Animal Law

District Attorney in Maine won’t prosecute lobster processor because he doesn’t think lobsters are animals

Speciesism in action.

PETA had recorded secret footage of lobsters being treated inhumanely at a processing plant in Maine. However, the District Attorney for Hancock County won’t prosecute charges because he claims that lobsters aren’t “animals” under the state’s animal cruelty statute. According to Foster, “there is a lack of conclusive evidence that lobsters are ‘sentient,’ and noted that a similar complaint filed in 2013 in Knox County was not prosecuted either.” He goes on to claim that he takes animal cruelty “very seriously,” but I don’t see how that’s possible when he’s denying science and allowing lobsters to be treated cruelly.

Let’s go through each claim. First, let’s all agree that lobsters are indeed animals. They’re part of the animal kingdom. This isn’t up for debate.

Now, onto sentience.

Perhaps Foster and others don’t know that since March of 2018, it is illegal to boil lobsters alive in Switzerland – for the precise reason that lobsters can feel pain!

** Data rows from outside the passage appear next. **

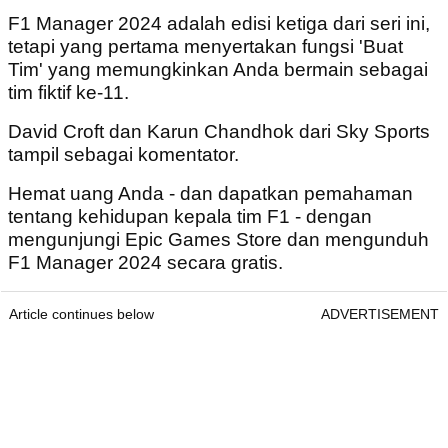
F1 Manager 2024 adalah edisi ketiga dari seri ini,
tetapi yang pertama menyertakan fungsi 'Buat
Tim' yang memungkinkan Anda bermain sebagai
tim fiktif ke-11.
David Croft dan Karun Chandhok dari Sky Sports
tampil sebagai komentator.
Hemat uang Anda - dan dapatkan pemahaman
tentang kehidupan kepala tim F1 - dengan
mengunjungi Epic Games Store dan mengunduh
F1 Manager 2024 secara gratis.
Article continues below
ADVERTISEMENT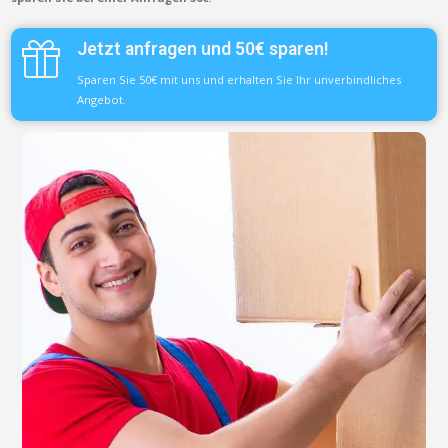
Jetzt anfragen und 50€ sparen!
Sparen Sie 50€ mit uns und erhalten Sie Ihr unverbindliches
Angebot.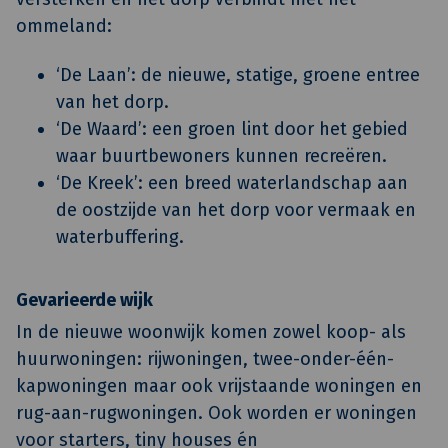
ommeland:
‘De Laan’: de nieuwe, statige, groene entree
van het dorp.
‘De Waard’: een groen lint door het gebied
waar buurtbewoners kunnen recreëren.
‘De Kreek’: een breed waterlandschap aan
de oostzijde van het dorp voor vermaak en
waterbuffering.
Gevarieerde wijk
In de nieuwe woonwijk komen zowel koop- als
huurwoningen: rijwoningen, twee-onder-één-
kapwoningen maar ook vrijstaande woningen en
rug-aan-rugwoningen. Ook worden er woningen
voor starters, tiny houses én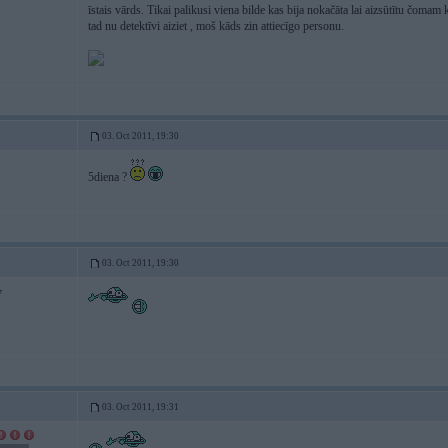
īstais vārds. Tikai palikusi viena bilde kas bija nokačāta lai aizsūtītu čoma
tad nu detektīvi aiziet , moš kāds zin attiecīgo personu.
03. Oct 2011, 19:30
5diena ?
03. Oct 2011, 19:30
7
03. Oct 2011, 19:31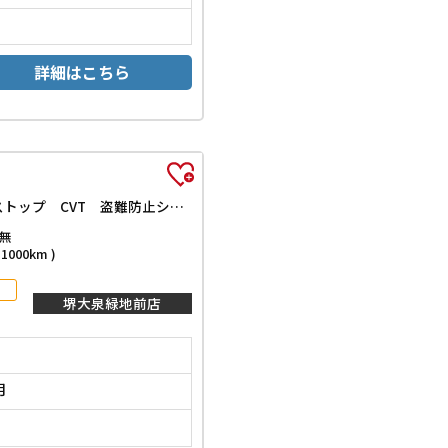
詳細はこちら
L SAIII 届出済未使用車 クリアランスソナー 衝突被害軽減システム オートマチックハイビーム キーレスエントリー アイドリングストップ CVT 盗難防止システム 衝突安全ボディ エアコン パワーステアリング
無
000km )
堺大泉緑地前店
月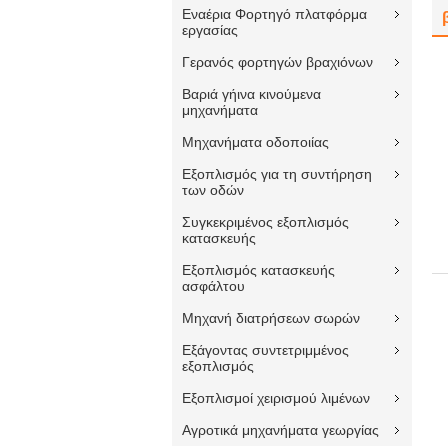
Εναέρια Φορτηγό πλατφόρμα
εργασίας
Γερανός φορτηγών βραχιόνων
Βαριά γήινα κινούμενα
μηχανήματα
Μηχανήματα οδοποιίας
Εξοπλισμός για τη συντήρηση
των οδών
Συγκεκριμένος εξοπλισμός
κατασκευής
Εξοπλισμός κατασκευής
ασφάλτου
Μηχανή διατρήσεων σωρών
Εξάγοντας συντετριμμένος
εξοπλισμός
Εξοπλισμοί χειρισμού λιμένων
Αγροτικά μηχανήματα γεωργίας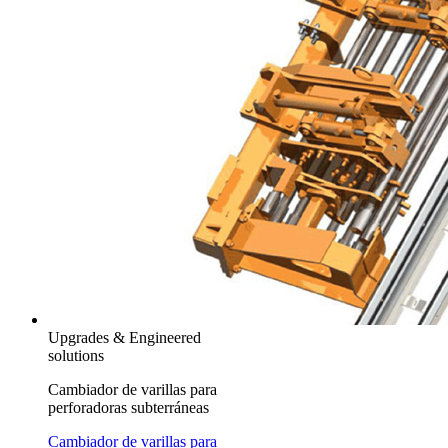
Upgrades & Engineered
solutions
Cambiador de varillas para
perforadoras subterráneas
Cambiador de varillas para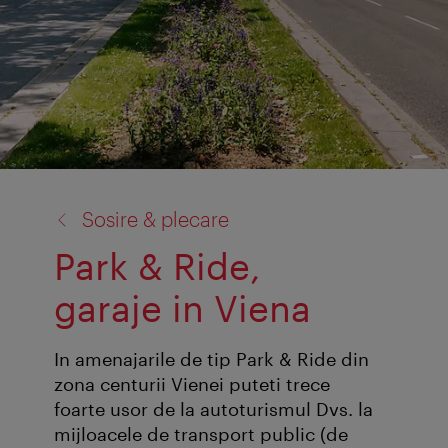
înapoi
Sosire & plecare
la:
Park & Ride,
garaje in Viena
In amenajarile de tip Park & Ride din
zona centurii Vienei puteti trece
foarte usor de la autoturismul Dvs. la
mijloacele de transport public (de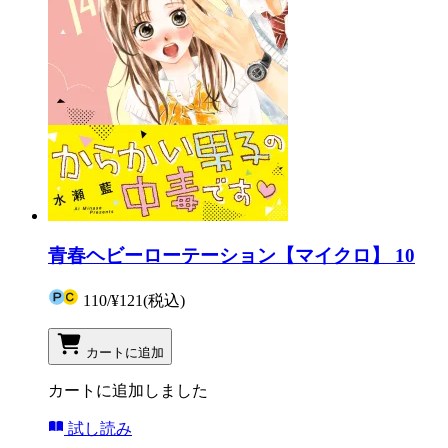
青春ヘビーローテーション【マイクロ】 10
110
/
¥121
(税込)
カートに追加
カートに追加しました
試し読み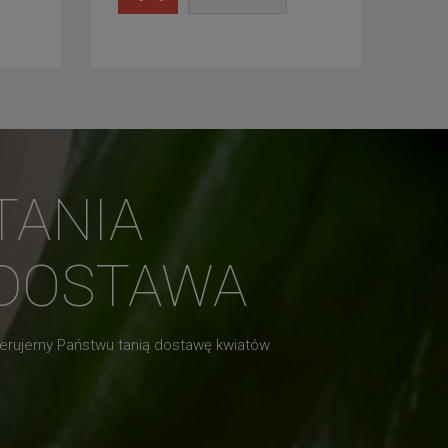
TANIA
DOSTAWA
erujemy Państwu tanią dostawę kwiatów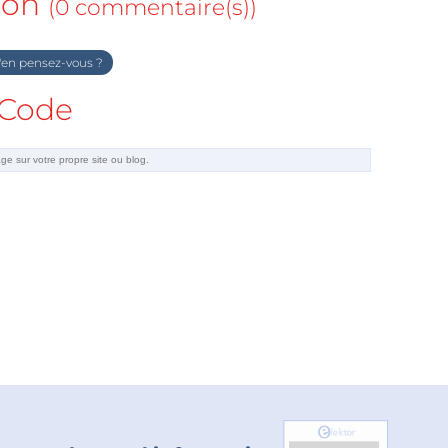
ion
(0 commentaire(s))
en pensez-vous ?
Code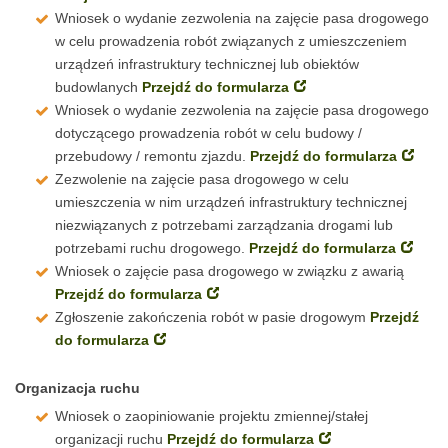
Wniosek o wydanie zezwolenia na zajęcie pasa drogowego
w celu prowadzenia robót związanych z umieszczeniem
urządzeń infrastruktury technicznej lub obiektów
budowlanych
Przejdź do formularza
Wniosek o wydanie zezwolenia na zajęcie pasa drogowego
dotyczącego prowadzenia robót w celu budowy /
przebudowy / remontu zjazdu.
Przejdź do formularza
Zezwolenie na zajęcie pasa drogowego w celu
umieszczenia w nim urządzeń infrastruktury technicznej
niezwiązanych z potrzebami zarządzania drogami lub
potrzebami ruchu drogowego.
Przejdź do formularza
Wniosek o zajęcie pasa drogowego w związku z awarią
Przejdź do formularza
Zgłoszenie zakończenia robót w pasie drogowym
Przejdź
do formularza
Organizacja ruchu
Wniosek o zaopiniowanie projektu zmiennej/stałej
organizacji ruchu
Przejdź do formularza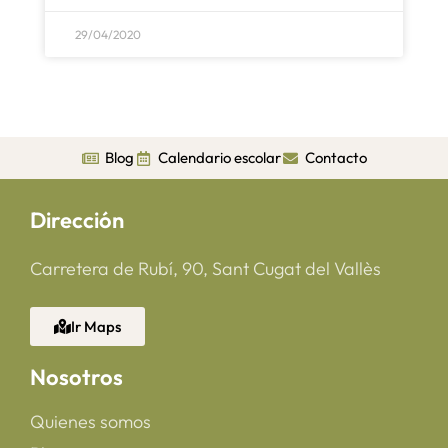
29/04/2020
Blog
Calendario escolar
Contacto
Dirección
Carretera de Rubí, 90, Sant Cugat del Vallès
Ir Maps
Nosotros
Quienes somos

How do we know this?

Well, in 2013, experiments were done by Professor Elwood to find out if crabs and lobsters do feel pain. You can read about the experiments, which involved shocking the crustaceans, at the link. The behavior of the shocked crabs and lobsters provides “strong evidence to suggest that crustaceans experience pain.” From the article:

Crustaceans — crabs, prawns, lobsters and other creatures — are generally not protected by animal-welfare laws, despite huge numbers of them being caught or farmed for human consumption. The exclusion has been based on the belief that these animals cannot experience pain — generally regarded as an ‘unpleasant feeling’ — and instead only have nociception, a reflex response to move away from a noxious stimulus.

This is a useful belief, as crustaceans are subjected to what Elwood calls “extreme procedures” — lobsters in factories having their legs removed while they are still alive, crabs being kept alive but tightly bound for days in fish markets, and live prawns being impaled on sticks for eating. Such procedures, he notes, “would never be allowed with vertebrates”.

Interestingly, in 2017 a seafood company was in fact convicted of animal cruelty for the way they killed a lobster. According to the Guardian in its article Sydney fishmonger convicted of animal cruelty over lobster treatment, “Nicholas Seafoods was found to be in breach of the New South Wales Prevention of Cruelty to Animals Act for butchering and dismembering lobsters with a band saw, without adequately stunning or killing them.”

A Washington Post article, A seafood company killed a lobster — and was convicted of animal cruelty, discusses the issue further. Regarding lobsters and sentience:

Jonathan Balcombe, author of the book “What a Fish Knows: The Inner Lives of Our Underwater Cousins,” said he believes fish are sentient creatures with highly complex lives and societies.

“Their lives matter to them,” he said. “I’ve become firmly convinced they deserve equal moral consideration to all other vertebrates.”

Balcombe said the situation with crustaceans, as opposed to vertebrate fish, is “less clear.” But research has shown that crustaceans do “remember and learn from apparently painful events,” and that should bring them into our moral universe, he said.

“Sentience is the bedrock of ethics,” he said.

Someone should tell that to the state of Maine. Lobsters are in fact animals and all signs point to them feeling pain. Therefore, they shouldn’t be excluded from anti-cruelty statutes.

“With the data we know, it is highly likely that the animal will be in pain,” [Professor Robert Elwood] says. “We give protection to birds and mammals, currently we give very little protection to decapod crustaceans — lobsters and crabs — and the question comes, why is there this difference?”